The Influence of Water on the Strength of Olivine Dislocation Slip Systems

The nature of lattice-preferred orientation (LPO) in olivine-rich rocks strongly influences many important physical properties of Earth's upper mantle. Different LPO types have been observed to develop in deformation experiments on olivine-rich rocks carried out at different water fugacity conditions. The development of the different LPO types has been attributed to dislocation slip systems in olivine having different sensitivities to water fugacity, but this hypothesis has not been directly tested. To measure the influence of water fugacity on the relative strengths of olivine dislocation slip systems, we carried out a series of deformation experiments on olivine single crystals under either anhydrous or hydrous conditions. The crystals were oriented to activate either the (010)[100], (001)[100], or (100)[001] dislocation slip systems using a direct shear geometry, which allows for isolation of single slip systems, in contrast to the multiple systems activated in experiments carried out in compression.

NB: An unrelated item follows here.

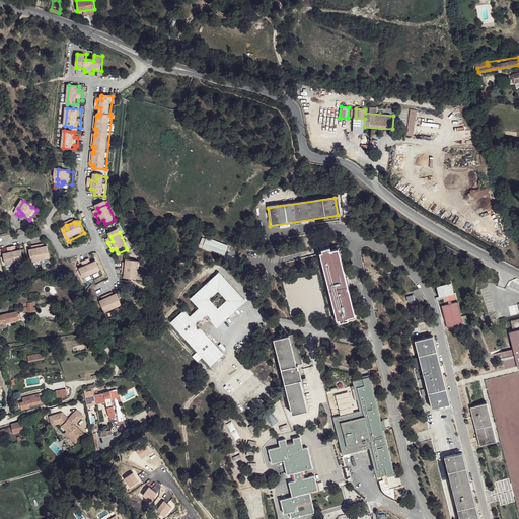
[(205,240),(201,250),(223,257),(226,247),(205,240)]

Post-deformation electron backscatter diffraction analyses reveal orientation gradients consistent with deformation occurring via the motion of dislocations on the activated slip systems. Crystals in all of the investigated orientations exhibit hydrolytic weakening, but crystals oriented to activate the (001)[100] slip system exhibit the largest degree of weakening. These results are consistent with a water-induced change in LPO in olivine-rich rocks deforming by dislocation creep. The rheological data obtained from the experiments can be used to improve models of LPO evolution in Earth's mantle, which is critical for imaging the structure of Earth's interior and predicting the movement of Earth's tectonic plates.